──────── The records
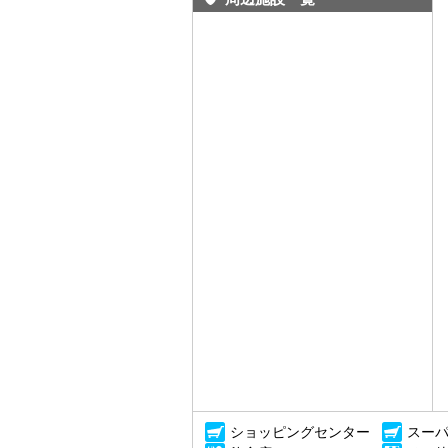
ショッピングセンター
スー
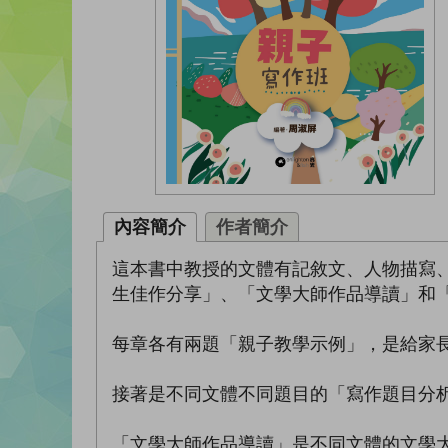
內容簡介
作者簡介
這本書中教授的文體有記敘文、人物描寫
生佳作分享」、「文學大師作品導讀」和
每章各有兩題「親子教學示例」，是給家
接著是不同文體不同題目的「寫作題目分
「文學大師作品導讀」是不同文體的文學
────────────────
**About this task:**
From the data, work out how many lines include the word "文學大師作品導讀"; the reply is that number and nothing else.

**Output below:**
2